======== Supplied material ========

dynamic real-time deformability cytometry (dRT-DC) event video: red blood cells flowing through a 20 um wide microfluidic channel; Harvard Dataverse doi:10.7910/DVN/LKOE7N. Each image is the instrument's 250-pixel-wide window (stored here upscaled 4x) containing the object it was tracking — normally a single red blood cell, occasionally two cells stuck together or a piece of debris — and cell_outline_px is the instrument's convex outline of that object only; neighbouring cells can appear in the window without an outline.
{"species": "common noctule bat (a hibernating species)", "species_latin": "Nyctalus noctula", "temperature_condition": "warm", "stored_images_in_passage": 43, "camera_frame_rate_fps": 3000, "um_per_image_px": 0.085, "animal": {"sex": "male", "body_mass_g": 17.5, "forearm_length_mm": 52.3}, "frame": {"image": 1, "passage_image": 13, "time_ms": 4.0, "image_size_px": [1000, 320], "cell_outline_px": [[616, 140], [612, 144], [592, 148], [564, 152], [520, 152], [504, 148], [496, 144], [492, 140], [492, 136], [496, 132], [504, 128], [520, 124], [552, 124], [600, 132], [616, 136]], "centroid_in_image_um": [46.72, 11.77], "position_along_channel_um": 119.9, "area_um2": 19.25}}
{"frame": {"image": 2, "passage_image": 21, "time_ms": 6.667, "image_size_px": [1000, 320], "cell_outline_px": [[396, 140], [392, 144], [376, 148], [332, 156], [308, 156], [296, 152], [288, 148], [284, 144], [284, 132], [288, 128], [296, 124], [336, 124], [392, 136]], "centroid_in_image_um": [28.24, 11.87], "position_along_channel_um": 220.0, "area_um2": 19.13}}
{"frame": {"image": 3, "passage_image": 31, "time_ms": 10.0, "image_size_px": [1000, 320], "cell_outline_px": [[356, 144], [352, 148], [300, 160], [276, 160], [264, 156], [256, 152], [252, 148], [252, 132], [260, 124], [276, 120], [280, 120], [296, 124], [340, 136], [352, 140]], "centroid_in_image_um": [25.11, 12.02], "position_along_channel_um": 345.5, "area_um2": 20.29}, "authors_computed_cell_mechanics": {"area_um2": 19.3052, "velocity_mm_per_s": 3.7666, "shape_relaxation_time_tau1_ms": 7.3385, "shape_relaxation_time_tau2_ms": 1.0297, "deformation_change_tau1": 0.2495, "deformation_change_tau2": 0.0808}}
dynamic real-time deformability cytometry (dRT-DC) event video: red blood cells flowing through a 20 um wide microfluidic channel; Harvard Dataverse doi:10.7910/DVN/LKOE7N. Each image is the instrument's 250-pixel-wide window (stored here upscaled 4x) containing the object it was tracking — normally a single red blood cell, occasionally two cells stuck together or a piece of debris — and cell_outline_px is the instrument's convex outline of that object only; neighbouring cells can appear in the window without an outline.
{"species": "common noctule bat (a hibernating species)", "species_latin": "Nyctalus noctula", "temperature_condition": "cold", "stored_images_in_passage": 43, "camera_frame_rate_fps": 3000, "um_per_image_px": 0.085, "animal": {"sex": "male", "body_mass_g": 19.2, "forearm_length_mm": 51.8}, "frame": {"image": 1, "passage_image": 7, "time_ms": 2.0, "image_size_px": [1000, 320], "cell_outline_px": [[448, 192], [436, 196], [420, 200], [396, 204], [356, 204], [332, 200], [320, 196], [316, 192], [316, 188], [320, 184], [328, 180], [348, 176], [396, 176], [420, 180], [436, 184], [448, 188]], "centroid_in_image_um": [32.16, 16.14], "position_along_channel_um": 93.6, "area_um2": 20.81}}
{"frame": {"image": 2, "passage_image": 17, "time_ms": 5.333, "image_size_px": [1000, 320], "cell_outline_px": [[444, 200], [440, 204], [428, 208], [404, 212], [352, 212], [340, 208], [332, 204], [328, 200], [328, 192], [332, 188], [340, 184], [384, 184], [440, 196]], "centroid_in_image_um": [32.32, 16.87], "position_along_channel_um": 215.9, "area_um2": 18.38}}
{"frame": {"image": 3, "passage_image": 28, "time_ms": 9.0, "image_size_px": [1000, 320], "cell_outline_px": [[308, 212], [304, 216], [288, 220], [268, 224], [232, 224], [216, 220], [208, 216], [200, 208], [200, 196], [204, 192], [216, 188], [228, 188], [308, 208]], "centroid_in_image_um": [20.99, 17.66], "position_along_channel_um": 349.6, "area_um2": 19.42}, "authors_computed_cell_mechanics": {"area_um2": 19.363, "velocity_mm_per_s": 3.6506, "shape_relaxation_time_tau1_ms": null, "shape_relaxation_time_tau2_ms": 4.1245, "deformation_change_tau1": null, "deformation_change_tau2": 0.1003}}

========

§ **Task brief**
Repeat the entries exactly, all of them.

§ **Exercise answer**
dynamic real-time deformability cytometry (dRT-DC) event video: red blood cells flowing through a 20 um wide microfluidic channel; Harvard Dataverse doi:10.7910/DVN/LKOE7N. Each image is the instrument's 250-pixel-wide window (stored here upscaled 4x) containing the object it was tracking — normally a single red blood cell, occasionally two cells stuck together or a piece of debris — and cell_outline_px is the instrument's convex outline of that object only; neighbouring cells can appear in the window without an outline.
{"species": "common noctule bat (a hibernating species)", "species_latin": "Nyctalus noctula", "temperature_condition": "warm", "stored_images_in_passage": 43, "camera_frame_rate_fps": 3000, "um_per_image_px": 0.085, "animal": {"sex": "male", "body_mass_g": 17.5, "forearm_length_mm": 52.3}, "frame": {"image": 1, "passage_image": 13, "time_ms": 4.0, "image_size_px": [1000, 320], "cell_outline_px": [[616, 140], [612, 144], [592, 148], [564, 152], [520, 152], [504, 148], [496, 144], [492, 140], [492, 136], [496, 132], [504, 128], [520, 124], [552, 124], [600, 132], [616, 136]], "centroid_in_image_um": [46.72, 11.77], "position_along_channel_um": 119.9, "area_um2": 19.25}}
{"frame": {"image": 2, "passage_image": 21, "time_ms": 6.667, "image_size_px": [1000, 320], "cell_outline_px": [[396, 140], [392, 144], [376, 148], [332, 156], [308, 156], [296, 152], [288, 148], [284, 144], [284, 132], [288, 128], [296, 124], [336, 124], [392, 136]], "centroid_in_image_um": [28.24, 11.87], "position_along_channel_um": 220.0, "area_um2": 19.13}}
{"frame": {"image": 3, "passage_image": 31, "time_ms": 10.0, "image_size_px": [1000, 320], "cell_outline_px": [[356, 144], [352, 148], [300, 160], [276, 160], [264, 156], [256, 152], [252, 148], [252, 132], [260, 124], [276, 120], [280, 120], [296, 124], [340, 136], [352, 140]], "centroid_in_image_um": [25.11, 12.02], "position_along_channel_um": 345.5, "area_um2": 20.29}, "authors_computed_cell_mechanics": {"area_um2": 19.3052, "velocity_mm_per_s": 3.7666, "shape_relaxation_time_tau1_ms": 7.3385, "shape_relaxation_time_tau2_ms": 1.0297, "deformation_change_tau1": 0.2495, "deformation_change_tau2": 0.0808}}
dynamic real-time deformability cytometry (dRT-DC) event video: red blood cells flowing through a 20 um wide microfluidic channel; Harvard Dataverse doi:10.7910/DVN/LKOE7N. Each image is the instrument's 250-pixel-wide window (stored here upscaled 4x) containing the object it was tracking — normally a single red blood cell, occasionally two cells stuck together or a piece of debris — and cell_outline_px is the instrument's convex outline of that object only; neighbouring cells can appear in the window without an outline.
{"species": "common noctule bat (a hibernating species)", "species_latin": "Nyctalus noctula", "temperature_condition": "cold", "stored_images_in_passage": 43, "camera_frame_rate_fps": 3000, "um_per_image_px": 0.085, "animal": {"sex": "male", "body_mass_g": 19.2, "forearm_length_mm": 51.8}, "frame": {"image": 1, "passage_image": 7, "time_ms": 2.0, "image_size_px": [1000, 320], "cell_outline_px": [[448, 192], [436, 196], [420, 200], [396, 204], [356, 204], [332, 200], [320, 196], [316, 192], [316, 188], [320, 184], [328, 180], [348, 176], [396, 176], [420, 180], [436, 184], [448, 188]], "centroid_in_image_um": [32.16, 16.14], "position_along_channel_um": 93.6, "area_um2": 20.81}}
{"frame": {"image": 2, "passage_image": 17, "time_ms": 5.333, "image_size_px": [1000, 320], "cell_outline_px": [[444, 200], [440, 204], [428, 208], [404, 212], [352, 212], [340, 208], [332, 204], [328, 200], [328, 192], [332, 188], [340, 184], [384, 184], [440, 196]], "centroid_in_image_um": [32.32, 16.87], "position_along_channel_um": 215.9, "area_um2": 18.38}}
{"frame": {"image": 3, "passage_image": 28, "time_ms": 9.0, "image_size_px": [1000, 320], "cell_outline_px": [[308, 212], [304, 216], [288, 220], [268, 224], [232, 224], [216, 220], [208, 216], [200, 208], [200, 196], [204, 192], [216, 188], [228, 188], [308, 208]], "centroid_in_image_um": [20.99, 17.66], "position_along_channel_um": 349.6, "area_um2": 19.42}, "authors_computed_cell_mechanics": {"area_um2": 19.363, "velocity_mm_per_s": 3.6506, "shape_relaxation_time_tau1_ms": null, "shape_relaxation_time_tau2_ms": 4.1245, "deformation_change_tau1": null, "deformation_change_tau2": 0.1003}}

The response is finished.